--- MATERIAL ---
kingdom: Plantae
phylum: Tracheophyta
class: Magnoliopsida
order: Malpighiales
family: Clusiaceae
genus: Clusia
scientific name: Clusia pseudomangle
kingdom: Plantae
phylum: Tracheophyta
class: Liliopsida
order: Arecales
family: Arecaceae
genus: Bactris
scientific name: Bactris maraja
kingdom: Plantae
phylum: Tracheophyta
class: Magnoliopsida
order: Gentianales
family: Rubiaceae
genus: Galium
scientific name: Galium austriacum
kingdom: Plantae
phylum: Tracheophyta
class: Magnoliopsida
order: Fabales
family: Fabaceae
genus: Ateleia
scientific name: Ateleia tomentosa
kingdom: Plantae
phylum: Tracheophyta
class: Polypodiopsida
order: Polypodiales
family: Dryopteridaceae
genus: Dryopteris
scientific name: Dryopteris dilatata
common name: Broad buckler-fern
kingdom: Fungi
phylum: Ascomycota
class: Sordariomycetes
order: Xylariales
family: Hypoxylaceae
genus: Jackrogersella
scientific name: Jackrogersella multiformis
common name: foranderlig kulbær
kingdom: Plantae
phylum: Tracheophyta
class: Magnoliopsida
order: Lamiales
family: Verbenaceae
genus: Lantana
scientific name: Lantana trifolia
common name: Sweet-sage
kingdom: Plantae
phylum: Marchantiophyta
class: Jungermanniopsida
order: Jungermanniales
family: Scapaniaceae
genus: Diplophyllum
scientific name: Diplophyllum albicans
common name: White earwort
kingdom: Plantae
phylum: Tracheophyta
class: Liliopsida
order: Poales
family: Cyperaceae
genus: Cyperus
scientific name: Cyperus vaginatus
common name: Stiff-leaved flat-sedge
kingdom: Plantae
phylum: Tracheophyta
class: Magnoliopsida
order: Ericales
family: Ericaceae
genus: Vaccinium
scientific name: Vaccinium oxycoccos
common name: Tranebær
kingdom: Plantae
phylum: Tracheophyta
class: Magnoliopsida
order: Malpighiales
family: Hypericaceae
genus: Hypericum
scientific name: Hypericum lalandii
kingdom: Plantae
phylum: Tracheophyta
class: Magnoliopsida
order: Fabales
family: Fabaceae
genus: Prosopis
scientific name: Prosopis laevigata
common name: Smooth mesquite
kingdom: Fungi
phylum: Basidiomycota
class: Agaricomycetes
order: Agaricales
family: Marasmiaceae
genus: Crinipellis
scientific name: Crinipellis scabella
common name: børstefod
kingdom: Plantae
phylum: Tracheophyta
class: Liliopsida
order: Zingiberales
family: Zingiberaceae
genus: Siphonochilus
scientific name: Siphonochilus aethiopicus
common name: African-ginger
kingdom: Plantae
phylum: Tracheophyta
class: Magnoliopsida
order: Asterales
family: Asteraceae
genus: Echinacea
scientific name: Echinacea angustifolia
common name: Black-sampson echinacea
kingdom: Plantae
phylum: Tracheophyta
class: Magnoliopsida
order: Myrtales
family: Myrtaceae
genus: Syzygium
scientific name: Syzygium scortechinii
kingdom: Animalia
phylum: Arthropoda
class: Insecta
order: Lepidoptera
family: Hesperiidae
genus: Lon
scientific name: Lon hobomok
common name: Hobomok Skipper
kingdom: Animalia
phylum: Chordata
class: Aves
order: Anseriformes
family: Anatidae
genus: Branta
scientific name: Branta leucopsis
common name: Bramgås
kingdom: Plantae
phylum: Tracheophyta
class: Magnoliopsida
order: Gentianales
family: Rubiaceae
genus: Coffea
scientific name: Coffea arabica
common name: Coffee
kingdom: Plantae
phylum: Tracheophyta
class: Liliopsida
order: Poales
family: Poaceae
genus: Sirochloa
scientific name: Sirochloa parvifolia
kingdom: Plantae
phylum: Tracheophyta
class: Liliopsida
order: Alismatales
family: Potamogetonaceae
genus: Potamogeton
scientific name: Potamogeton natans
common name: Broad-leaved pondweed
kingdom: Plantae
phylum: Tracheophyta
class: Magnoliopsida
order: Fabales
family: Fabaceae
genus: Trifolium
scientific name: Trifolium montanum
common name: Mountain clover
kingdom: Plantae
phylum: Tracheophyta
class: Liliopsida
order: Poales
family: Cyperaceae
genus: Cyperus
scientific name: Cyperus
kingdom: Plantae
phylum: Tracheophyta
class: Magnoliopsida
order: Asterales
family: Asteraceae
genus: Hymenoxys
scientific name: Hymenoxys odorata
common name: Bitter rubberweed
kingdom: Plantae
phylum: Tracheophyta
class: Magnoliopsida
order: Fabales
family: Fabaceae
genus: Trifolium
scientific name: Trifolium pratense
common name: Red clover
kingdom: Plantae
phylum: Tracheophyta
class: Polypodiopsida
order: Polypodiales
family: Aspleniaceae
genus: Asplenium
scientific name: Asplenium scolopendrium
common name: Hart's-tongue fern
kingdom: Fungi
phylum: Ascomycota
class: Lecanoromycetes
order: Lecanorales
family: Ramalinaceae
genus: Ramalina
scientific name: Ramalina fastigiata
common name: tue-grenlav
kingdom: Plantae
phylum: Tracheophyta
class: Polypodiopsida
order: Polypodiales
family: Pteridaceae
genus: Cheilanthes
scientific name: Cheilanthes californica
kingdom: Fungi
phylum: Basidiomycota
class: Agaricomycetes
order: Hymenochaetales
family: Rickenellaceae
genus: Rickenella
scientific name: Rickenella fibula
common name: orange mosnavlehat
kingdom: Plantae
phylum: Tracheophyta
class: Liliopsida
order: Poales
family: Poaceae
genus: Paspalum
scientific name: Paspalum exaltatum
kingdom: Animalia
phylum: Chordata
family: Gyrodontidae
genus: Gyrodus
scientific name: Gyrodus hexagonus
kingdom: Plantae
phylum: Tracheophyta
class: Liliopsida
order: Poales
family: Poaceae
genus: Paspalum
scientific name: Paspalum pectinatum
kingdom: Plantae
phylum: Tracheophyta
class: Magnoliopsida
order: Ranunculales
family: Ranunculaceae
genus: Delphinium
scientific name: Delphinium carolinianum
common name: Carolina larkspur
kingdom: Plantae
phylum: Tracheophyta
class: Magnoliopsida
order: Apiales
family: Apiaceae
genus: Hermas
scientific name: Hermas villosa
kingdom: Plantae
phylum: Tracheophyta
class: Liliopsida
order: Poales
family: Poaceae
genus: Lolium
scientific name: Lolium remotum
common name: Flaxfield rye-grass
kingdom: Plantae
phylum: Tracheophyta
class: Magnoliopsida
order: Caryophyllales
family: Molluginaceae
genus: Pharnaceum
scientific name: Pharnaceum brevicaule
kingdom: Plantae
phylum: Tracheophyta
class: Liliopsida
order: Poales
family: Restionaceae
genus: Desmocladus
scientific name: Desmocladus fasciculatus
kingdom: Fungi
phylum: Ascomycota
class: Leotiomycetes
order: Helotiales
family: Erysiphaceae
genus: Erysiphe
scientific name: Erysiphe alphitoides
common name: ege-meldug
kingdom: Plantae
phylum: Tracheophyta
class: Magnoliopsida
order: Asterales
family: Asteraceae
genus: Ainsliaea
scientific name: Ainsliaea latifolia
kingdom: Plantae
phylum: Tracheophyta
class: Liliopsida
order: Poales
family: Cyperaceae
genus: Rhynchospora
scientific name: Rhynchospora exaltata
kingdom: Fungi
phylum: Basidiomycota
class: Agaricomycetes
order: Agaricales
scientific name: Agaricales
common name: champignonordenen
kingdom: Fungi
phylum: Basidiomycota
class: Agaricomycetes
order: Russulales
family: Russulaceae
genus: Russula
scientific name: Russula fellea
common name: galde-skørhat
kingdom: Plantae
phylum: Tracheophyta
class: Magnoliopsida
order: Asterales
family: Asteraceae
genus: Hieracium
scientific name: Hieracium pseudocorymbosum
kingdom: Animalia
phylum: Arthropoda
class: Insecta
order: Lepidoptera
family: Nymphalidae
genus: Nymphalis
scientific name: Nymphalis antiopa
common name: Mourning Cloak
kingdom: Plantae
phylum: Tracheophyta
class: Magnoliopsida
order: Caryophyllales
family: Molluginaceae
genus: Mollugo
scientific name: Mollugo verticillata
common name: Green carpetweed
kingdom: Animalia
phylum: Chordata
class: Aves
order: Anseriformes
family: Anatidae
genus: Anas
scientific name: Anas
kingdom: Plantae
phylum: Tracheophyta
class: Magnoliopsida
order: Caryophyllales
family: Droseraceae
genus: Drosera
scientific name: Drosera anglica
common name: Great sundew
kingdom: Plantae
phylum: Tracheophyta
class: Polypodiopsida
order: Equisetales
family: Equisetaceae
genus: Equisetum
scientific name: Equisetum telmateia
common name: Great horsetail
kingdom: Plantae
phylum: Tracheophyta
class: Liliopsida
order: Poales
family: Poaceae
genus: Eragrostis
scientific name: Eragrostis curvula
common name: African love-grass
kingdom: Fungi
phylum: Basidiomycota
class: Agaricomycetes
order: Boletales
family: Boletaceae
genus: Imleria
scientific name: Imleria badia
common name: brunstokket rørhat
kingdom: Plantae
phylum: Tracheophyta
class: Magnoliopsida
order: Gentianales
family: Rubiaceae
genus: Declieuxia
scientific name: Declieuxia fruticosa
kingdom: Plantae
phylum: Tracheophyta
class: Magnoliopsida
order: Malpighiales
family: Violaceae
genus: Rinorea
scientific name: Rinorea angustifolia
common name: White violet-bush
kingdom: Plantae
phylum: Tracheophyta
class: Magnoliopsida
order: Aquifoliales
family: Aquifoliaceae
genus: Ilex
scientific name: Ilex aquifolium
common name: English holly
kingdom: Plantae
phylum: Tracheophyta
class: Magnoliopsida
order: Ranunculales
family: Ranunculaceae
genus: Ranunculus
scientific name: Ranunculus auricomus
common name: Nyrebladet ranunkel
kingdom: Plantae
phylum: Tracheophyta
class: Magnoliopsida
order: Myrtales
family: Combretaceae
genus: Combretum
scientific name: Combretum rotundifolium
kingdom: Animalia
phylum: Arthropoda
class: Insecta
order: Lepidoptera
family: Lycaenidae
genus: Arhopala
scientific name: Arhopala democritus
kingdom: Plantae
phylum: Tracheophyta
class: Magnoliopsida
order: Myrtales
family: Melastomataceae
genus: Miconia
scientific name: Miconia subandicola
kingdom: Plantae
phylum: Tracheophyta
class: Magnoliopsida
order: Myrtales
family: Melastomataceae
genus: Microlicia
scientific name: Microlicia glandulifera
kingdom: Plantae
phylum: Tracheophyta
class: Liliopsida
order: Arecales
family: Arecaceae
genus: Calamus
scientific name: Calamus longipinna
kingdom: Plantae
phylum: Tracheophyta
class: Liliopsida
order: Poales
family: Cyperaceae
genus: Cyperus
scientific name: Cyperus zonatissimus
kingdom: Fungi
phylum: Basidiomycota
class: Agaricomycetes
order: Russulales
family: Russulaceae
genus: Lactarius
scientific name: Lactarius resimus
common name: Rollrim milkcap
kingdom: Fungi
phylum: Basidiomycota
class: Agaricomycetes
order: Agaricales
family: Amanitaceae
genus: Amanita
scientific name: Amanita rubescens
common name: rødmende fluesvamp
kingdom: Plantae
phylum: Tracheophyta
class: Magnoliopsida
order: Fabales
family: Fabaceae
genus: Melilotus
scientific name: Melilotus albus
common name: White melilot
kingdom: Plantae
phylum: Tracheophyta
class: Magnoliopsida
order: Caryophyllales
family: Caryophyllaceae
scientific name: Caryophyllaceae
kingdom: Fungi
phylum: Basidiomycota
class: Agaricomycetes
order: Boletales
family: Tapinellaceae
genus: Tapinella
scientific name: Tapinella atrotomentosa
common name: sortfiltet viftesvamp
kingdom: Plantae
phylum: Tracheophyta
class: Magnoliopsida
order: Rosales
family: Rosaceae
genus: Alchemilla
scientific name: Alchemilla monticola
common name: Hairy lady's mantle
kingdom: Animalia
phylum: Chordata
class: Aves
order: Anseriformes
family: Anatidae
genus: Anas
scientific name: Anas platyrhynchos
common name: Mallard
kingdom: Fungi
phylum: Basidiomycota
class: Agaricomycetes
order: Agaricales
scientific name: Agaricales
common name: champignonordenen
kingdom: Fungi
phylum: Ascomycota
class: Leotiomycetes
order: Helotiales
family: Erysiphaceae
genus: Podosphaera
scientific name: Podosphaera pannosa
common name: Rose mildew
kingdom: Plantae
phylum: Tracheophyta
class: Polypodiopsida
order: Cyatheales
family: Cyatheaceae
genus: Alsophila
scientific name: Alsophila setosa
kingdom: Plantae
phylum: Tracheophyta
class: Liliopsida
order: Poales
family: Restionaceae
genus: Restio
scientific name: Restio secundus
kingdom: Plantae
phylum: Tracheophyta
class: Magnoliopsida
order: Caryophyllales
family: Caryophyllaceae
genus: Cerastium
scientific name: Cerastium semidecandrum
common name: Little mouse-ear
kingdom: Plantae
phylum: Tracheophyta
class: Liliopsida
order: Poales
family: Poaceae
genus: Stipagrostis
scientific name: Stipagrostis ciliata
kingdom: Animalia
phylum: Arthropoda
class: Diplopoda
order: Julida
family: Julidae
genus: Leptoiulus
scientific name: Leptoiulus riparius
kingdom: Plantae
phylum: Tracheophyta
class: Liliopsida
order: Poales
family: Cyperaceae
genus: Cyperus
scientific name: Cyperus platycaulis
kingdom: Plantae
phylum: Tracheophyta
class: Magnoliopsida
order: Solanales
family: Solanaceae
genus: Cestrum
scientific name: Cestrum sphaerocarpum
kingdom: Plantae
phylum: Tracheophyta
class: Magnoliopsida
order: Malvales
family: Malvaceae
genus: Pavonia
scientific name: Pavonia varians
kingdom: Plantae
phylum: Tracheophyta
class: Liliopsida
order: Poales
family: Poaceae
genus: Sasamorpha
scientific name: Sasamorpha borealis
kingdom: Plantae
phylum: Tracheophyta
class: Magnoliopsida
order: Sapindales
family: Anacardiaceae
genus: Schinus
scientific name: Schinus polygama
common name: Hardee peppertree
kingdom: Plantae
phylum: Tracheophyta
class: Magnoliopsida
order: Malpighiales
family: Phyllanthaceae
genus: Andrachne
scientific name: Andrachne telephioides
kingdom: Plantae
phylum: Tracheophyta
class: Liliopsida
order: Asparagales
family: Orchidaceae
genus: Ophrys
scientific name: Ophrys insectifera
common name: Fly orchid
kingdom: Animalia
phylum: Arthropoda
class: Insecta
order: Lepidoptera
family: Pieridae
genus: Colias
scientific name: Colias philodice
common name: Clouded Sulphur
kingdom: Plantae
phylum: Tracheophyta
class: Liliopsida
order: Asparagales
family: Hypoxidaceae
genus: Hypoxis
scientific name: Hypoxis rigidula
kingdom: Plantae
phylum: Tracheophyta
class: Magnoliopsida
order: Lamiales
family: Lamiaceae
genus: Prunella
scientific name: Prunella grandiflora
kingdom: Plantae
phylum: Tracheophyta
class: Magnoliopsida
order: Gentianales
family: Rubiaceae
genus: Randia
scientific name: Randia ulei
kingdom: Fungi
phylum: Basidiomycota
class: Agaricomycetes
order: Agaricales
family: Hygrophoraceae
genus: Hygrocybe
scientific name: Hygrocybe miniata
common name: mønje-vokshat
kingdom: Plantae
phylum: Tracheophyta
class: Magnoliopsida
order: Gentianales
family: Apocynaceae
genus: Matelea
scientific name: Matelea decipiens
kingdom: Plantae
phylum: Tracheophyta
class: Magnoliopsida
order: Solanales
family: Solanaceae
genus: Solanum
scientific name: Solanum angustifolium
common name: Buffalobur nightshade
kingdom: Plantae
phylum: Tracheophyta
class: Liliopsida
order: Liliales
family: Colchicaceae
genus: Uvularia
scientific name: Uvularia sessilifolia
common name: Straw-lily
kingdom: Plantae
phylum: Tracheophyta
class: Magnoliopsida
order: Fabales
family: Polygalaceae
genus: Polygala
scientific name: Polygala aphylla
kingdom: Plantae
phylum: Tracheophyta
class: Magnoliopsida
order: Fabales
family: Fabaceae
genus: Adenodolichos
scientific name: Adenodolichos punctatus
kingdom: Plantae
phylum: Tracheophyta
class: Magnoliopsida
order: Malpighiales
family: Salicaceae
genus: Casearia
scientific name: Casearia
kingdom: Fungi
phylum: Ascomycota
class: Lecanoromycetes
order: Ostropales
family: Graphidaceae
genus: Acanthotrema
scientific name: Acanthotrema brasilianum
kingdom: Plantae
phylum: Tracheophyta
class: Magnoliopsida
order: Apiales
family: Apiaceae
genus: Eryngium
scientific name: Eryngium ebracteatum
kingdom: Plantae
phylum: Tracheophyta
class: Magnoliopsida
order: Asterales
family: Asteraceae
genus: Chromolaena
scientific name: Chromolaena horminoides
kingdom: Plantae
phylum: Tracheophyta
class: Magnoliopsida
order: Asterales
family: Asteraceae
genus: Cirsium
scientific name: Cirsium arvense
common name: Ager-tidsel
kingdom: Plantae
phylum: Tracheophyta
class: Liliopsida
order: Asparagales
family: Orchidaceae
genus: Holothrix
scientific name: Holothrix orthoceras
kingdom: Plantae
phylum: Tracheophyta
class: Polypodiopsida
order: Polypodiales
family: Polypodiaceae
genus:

--- TASK STATEMENT ---
Transcribe the rows word for word, from the first line of the rows through the line holding "family: Ericaceae", with both ends included.

--- RESULT OF THE EXERCISE ---
kingdom: Plantae
phylum: Tracheophyta
class: Magnoliopsida
order: Malpighiales
family: Clusiaceae
genus: Clusia
scientific name: Clusia pseudomangle
kingdom: Plantae
phylum: Tracheophyta
class: Liliopsida
order: Arecales
family: Arecaceae
genus: Bactris
scientific name: Bactris maraja
kingdom: Plantae
phylum: Tracheophyta
class: Magnoliopsida
order: Gentianales
family: Rubiaceae
genus: Galium
scientific name: Galium austriacum
kingdom: Plantae
phylum: Tracheophyta
class: Magnoliopsida
order: Fabales
family: Fabaceae
genus: Ateleia
scientific name: Ateleia tomentosa
kingdom: Plantae
phylum: Tracheophyta
class: Polypodiopsida
order: Polypodiales
family: Dryopteridaceae
genus: Dryopteris
scientific name: Dryopteris dilatata
common name: Broad buckler-fern
kingdom: Fungi
phylum: Ascomycota
class: Sordariomycetes
order: Xylariales
family: Hypoxylaceae
genus: Jackrogersella
scientific name: Jackrogersella multiformis
common name: foranderlig kulbær
kingdom: Plantae
phylum: Tracheophyta
class: Magnoliopsida
order: Lamiales
family: Verbenaceae
genus: Lantana
scientific name: Lantana trifolia
common name: Sweet-sage
kingdom: Plantae
phylum: Marchantiophyta
class: Jungermanniopsida
order: Jungermanniales
family: Scapaniaceae
genus: Diplophyllum
scientific name: Diplophyllum albicans
common name: White earwort
kingdom: Plantae
phylum: Tracheophyta
class: Liliopsida
order: Poales
family: Cyperaceae
genus: Cyperus
scientific name: Cyperus vaginatus
common name: Stiff-leaved flat-sedge
kingdom: Plantae
phylum: Tracheophyta
class: Magnoliopsida
order: Ericales
family: Ericaceae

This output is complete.